Chroniques

par david verdier

Johannes Passion BWV 245
Bach Collegium Japan, Masaaki Suzuki

Salle Pleyel, Paris
- 19 mars 2014
Crucifixion de Cornelis Engebrechtsz, au Palais Sternberg de Prague
© bertrand bolognesi, prague 2012 | cornelis engebrechtsz, crucifixion, 1518

Relativement discret en France, Masaaki Suzuki se produit à la tête de ses Bach Collegium Japan [lire nos chroniques du 22 août 2011 et du 13 novembre 2008] dans une Passio secundum Johannem un peu en avance dans le calendrier… Il n'est pas sûr que la Salle Pleyel soit le meilleur des écrins pour une œuvre et un effectif pareils. La réverbération très mate et l'acoustique fort sèche n'améliorent en rien les choses, malgré le soin évident qui consiste à répartir les dix-huit choristes sur toute la largeur de la scène.

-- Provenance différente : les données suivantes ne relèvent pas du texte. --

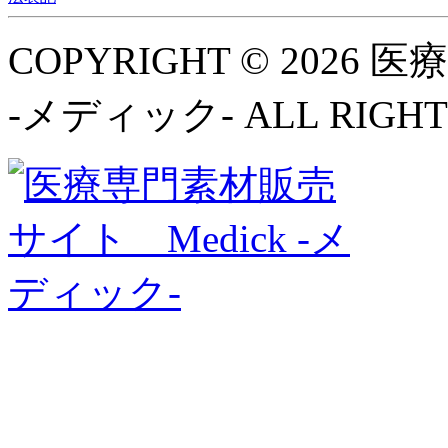
COPYRIGHT © 2026
-メディック- ALL RIGHT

Le Herr, unser Herrscher initial s'ébroue dans un éparpillement généralisé des timbres, chacun projetant devant soi une matière sonore qui peine à s'agréger. La concentration avec laquelle le chef dirige ses troupes enlise les débats dans une grisaille d'ensemble peu compatible avec la vigueur de la partition.

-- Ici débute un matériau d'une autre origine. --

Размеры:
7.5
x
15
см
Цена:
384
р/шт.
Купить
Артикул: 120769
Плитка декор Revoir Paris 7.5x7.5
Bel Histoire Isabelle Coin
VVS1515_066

Les relances et les respirations manquent de naturel, la faute avant tout à cette approche trop sage et posée. Le continuo plante des clous à égale distance, tout juste perturbé par le geste parfois véhément qui cherche malgré tout à animer le débat. L'interprétation à fleur de notes ne permet pas à des airs comme Von den Stricken meiner Sünden ou Erwäge, wie sein blutgefärbter Rücken de s'élever au delà du simplement convenable et en place. La justesse des intonations ne traduit pas la moindre prise de risque et l'ensemble sombre rapidement dans une couleur égale et ennuyeuse.

Gerd Türk est un Évangéliste précis et rigoureux dans ses entrées. Nulle flamme pourtant, ne viendra consumer sa déploration au pied de la Croix ou les allusions aux larmes de Saint-Pierre. Le timbre est assez neutre et l'intérêt ne tient qu'à l'abattage qu'il met parfois à animer certaines scènes secondaires de cette grande fresque vocale.

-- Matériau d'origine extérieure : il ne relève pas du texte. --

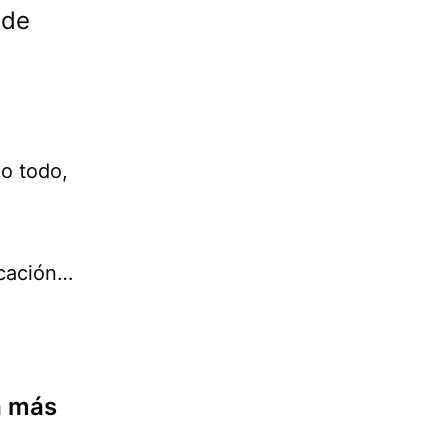
 de
go todo,
ocación…
a más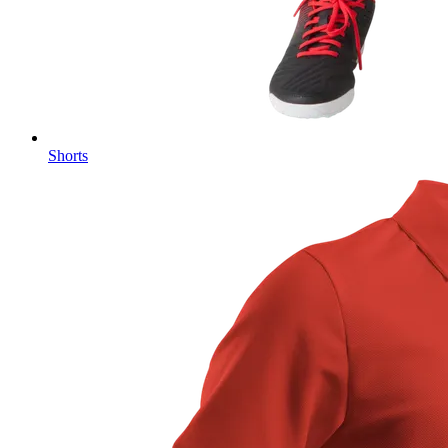
Shorts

Les autres solistes connaissent des bonheurs inégaux, en particulier Peter Kooij – dont la gloire passée ne permet malheureusement pas de rivaliser avec ce qu'il offre désormais. Damien Guillon (alto) semble paralysé d'effroi en entamant son Es ist vollbracht et ni le terne Yosuke Taniguchi (ténor) ni le caverneux Chiyuki Urano (basse, Jésus) ne donnent envie de se tourner vers les sphères célestes pour y trouver un quelconque réconfort. Seule le soprano Joanne Lunn parvient à déchirer les ténèbres pour offrir un passionnant Ich folge dir gleichfalls mit freudigen Schritten.

Sans démériter, cette Passion parvient à faire mentir son titre, victime d'une probité trop sobre et de bon aloi, sans réelle incarnation du discours.